Copy out the source text of these records word for word, omitting the pictures.

═══ INFORMATION SHOWN ═══

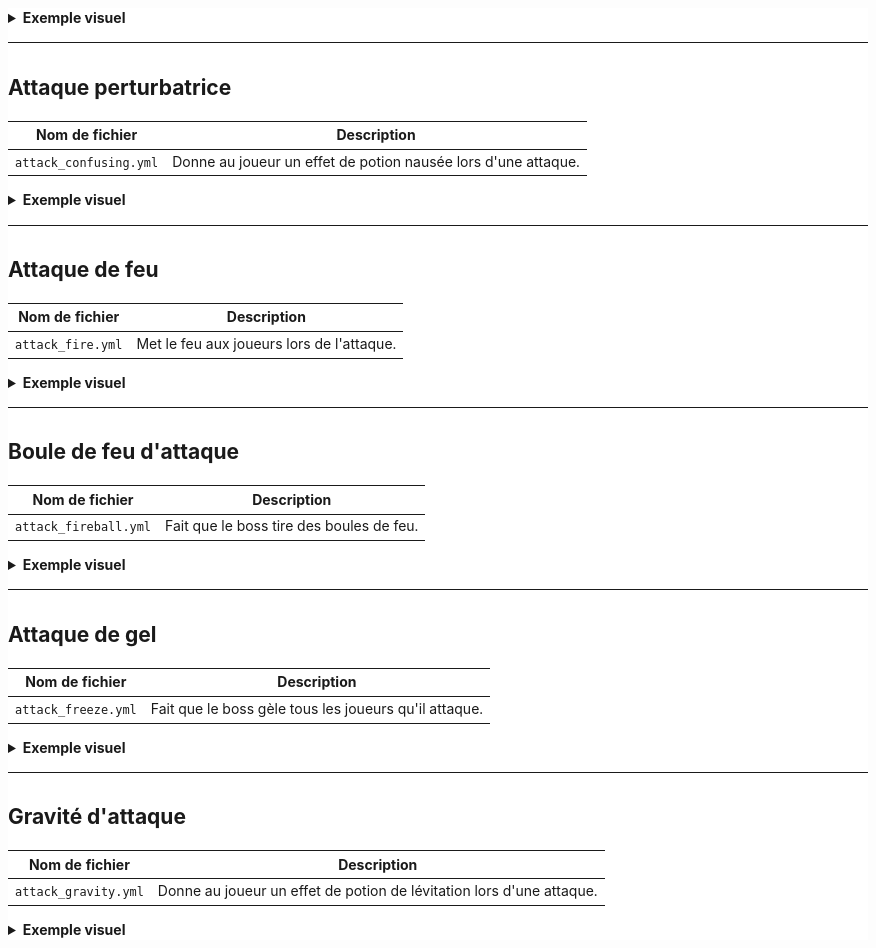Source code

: <details><summary><b>Exemple visuel</b></summary></details>

***

## Attaque perturbatrice

| Nom de fichier | Description                                    |
|----------|------------------------------------------------|
| `attack_confusing.yml`  | Donne au joueur un effet de potion nausée lors d'une attaque. |

<details><summary><b>Exemple visuel</b></summary></details>

***

## Attaque de feu

| Nom de fichier | Description |
|----------|-------------|
| `attack_fire.yml`  | Met le feu aux joueurs lors de l'attaque. |

<details><summary><b>Exemple visuel</b></summary></details>

***

## Boule de feu d'attaque

| Nom de fichier | Description |
|----------|-------------|
| `attack_fireball.yml`  | Fait que le boss tire des boules de feu. |

<details><summary><b>Exemple visuel</b></summary></details>

***

## Attaque de gel

| Nom de fichier | Description |
|----------|-------------|
| `attack_freeze.yml`  | Fait que le boss gèle tous les joueurs qu'il attaque. |

<details><summary><b>Exemple visuel</b></summary></details>

***

## Gravité d'attaque

| Nom de fichier | Description                                          |
|----------|------------------------------------------------------|
| `attack_gravity.yml`  | Donne au joueur un effet de potion de lévitation lors d'une attaque. |

<details><summary><b>Exemple visuel</b></summary></details>

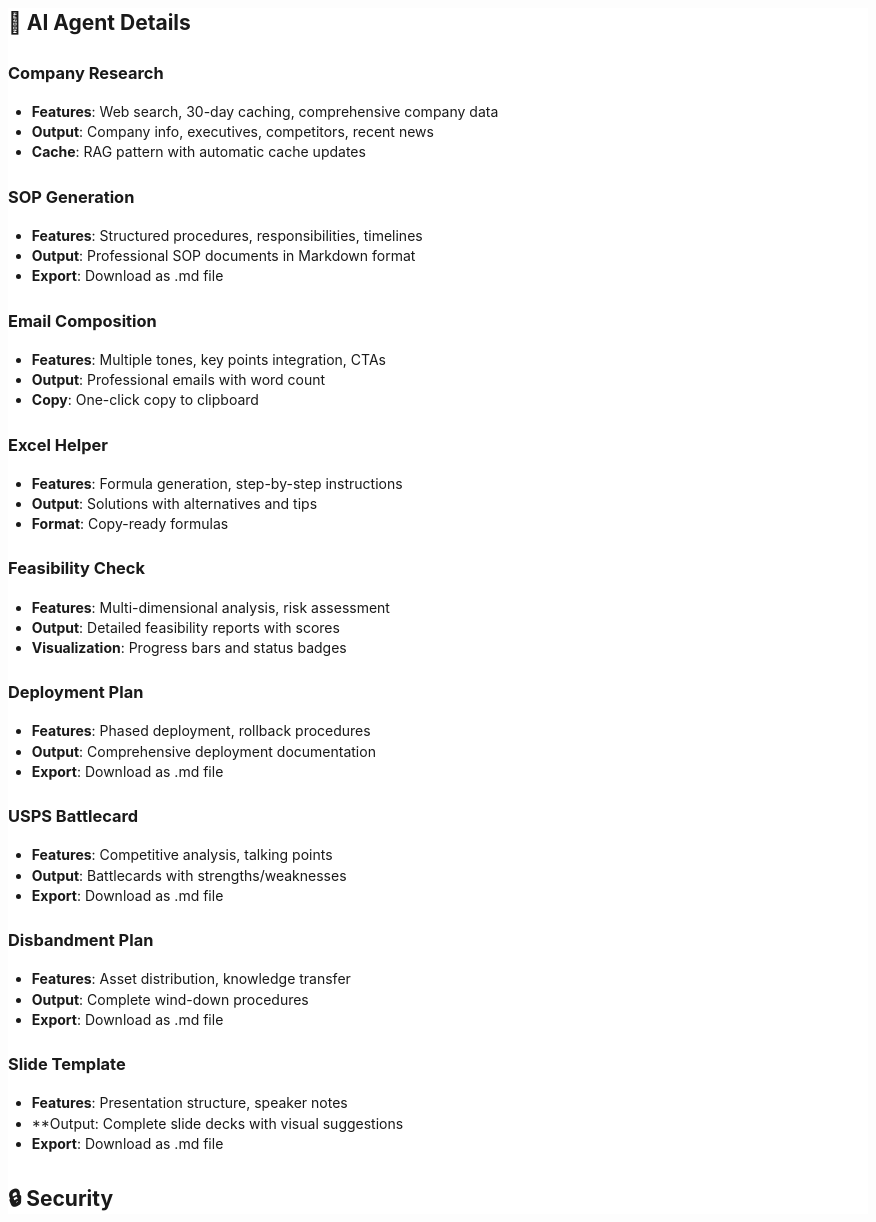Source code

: ## 🤖 AI Agent Details

### Company Research
- **Features**: Web search, 30-day caching, comprehensive company data
- **Output**: Company info, executives, competitors, recent news
- **Cache**: RAG pattern with automatic cache updates

### SOP Generation
- **Features**: Structured procedures, responsibilities, timelines
- **Output**: Professional SOP documents in Markdown format
- **Export**: Download as .md file

### Email Composition
- **Features**: Multiple tones, key points integration, CTAs
- **Output**: Professional emails with word count
- **Copy**: One-click copy to clipboard

### Excel Helper
- **Features**: Formula generation, step-by-step instructions
- **Output**: Solutions with alternatives and tips
- **Format**: Copy-ready formulas

### Feasibility Check
- **Features**: Multi-dimensional analysis, risk assessment
- **Output**: Detailed feasibility reports with scores
- **Visualization**: Progress bars and status badges

### Deployment Plan
- **Features**: Phased deployment, rollback procedures
- **Output**: Comprehensive deployment documentation
- **Export**: Download as .md file

### USPS Battlecard
- **Features**: Competitive analysis, talking points
- **Output**: Battlecards with strengths/weaknesses
- **Export**: Download as .md file

### Disbandment Plan
- **Features**: Asset distribution, knowledge transfer
- **Output**: Complete wind-down procedures
- **Export**: Download as .md file

### Slide Template
- **Features**: Presentation structure, speaker notes
- **Output: Complete slide decks with visual suggestions
- **Export**: Download as .md file

## 🔒 Security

═══

• **RESULT**:
Source code

: <details><summary><b>Exemple visuel</b></summary></details>

***

## Attaque perturbatrice

| Nom de fichier | Description                                    |
|----------|------------------------------------------------|
| `attack_confusing.yml`  | Donne au joueur un effet de potion nausée lors d'une attaque. |

<details><summary><b>Exemple visuel</b></summary></details>

***

## Attaque de feu

| Nom de fichier | Description |
|----------|-------------|
| `attack_fire.yml`  | Met le feu aux joueurs lors de l'attaque. |

<details><summary><b>Exemple visuel</b></summary></details>

***

## Boule de feu d'attaque

| Nom de fichier | Description |
|----------|-------------|
| `attack_fireball.yml`  | Fait que le boss tire des boules de feu. |

<details><summary><b>Exemple visuel</b></summary></details>

***

## Attaque de gel

| Nom de fichier | Description |
|----------|-------------|
| `attack_freeze.yml`  | Fait que le boss gèle tous les joueurs qu'il attaque. |

<details><summary><b>Exemple visuel</b></summary></details>

***

## Gravité d'attaque

| Nom de fichier | Description                                          |
|----------|------------------------------------------------------|
| `attack_gravity.yml`  | Donne au joueur un effet de potion de lévitation lors d'une attaque. |

<details><summary><b>Exemple visuel</b></summary></details>

Source code

: ## 🤖 AI Agent Details

### Company Research
- **Features**: Web search, 30-day caching, comprehensive company data
- **Output**: Company info, executives, competitors, recent news
- **Cache**: RAG pattern with automatic cache updates

### SOP Generation
- **Features**: Structured procedures, responsibilities, timelines
- **Output**: Professional SOP documents in Markdown format
- **Export**: Download as .md file

### Email Composition
- **Features**: Multiple tones, key points integration, CTAs
- **Output**: Professional emails with word count
- **Copy**: One-click copy to clipboard

### Excel Helper
- **Features**: Formula generation, step-by-step instructions
- **Output**: Solutions with alternatives and tips
- **Format**: Copy-ready formulas

### Feasibility Check
- **Features**: Multi-dimensional analysis, risk assessment
- **Output**: Detailed feasibility reports with scores
- **Visualization**: Progress bars and status badges

### Deployment Plan
- **Features**: Phased deployment, rollback procedures
- **Output**: Comprehensive deployment documentation
- **Export**: Download as .md file

### USPS Battlecard
- **Features**: Competitive analysis, talking points
- **Output**: Battlecards with strengths/weaknesses
- **Export**: Download as .md file

### Disbandment Plan
- **Features**: Asset distribution, knowledge transfer
- **Output**: Complete wind-down procedures
- **Export**: Download as .md file

### Slide Template
- **Features**: Presentation structure, speaker notes
- **Output: Complete slide decks with visual suggestions
- **Export**: Download as .md file

## 🔒 Security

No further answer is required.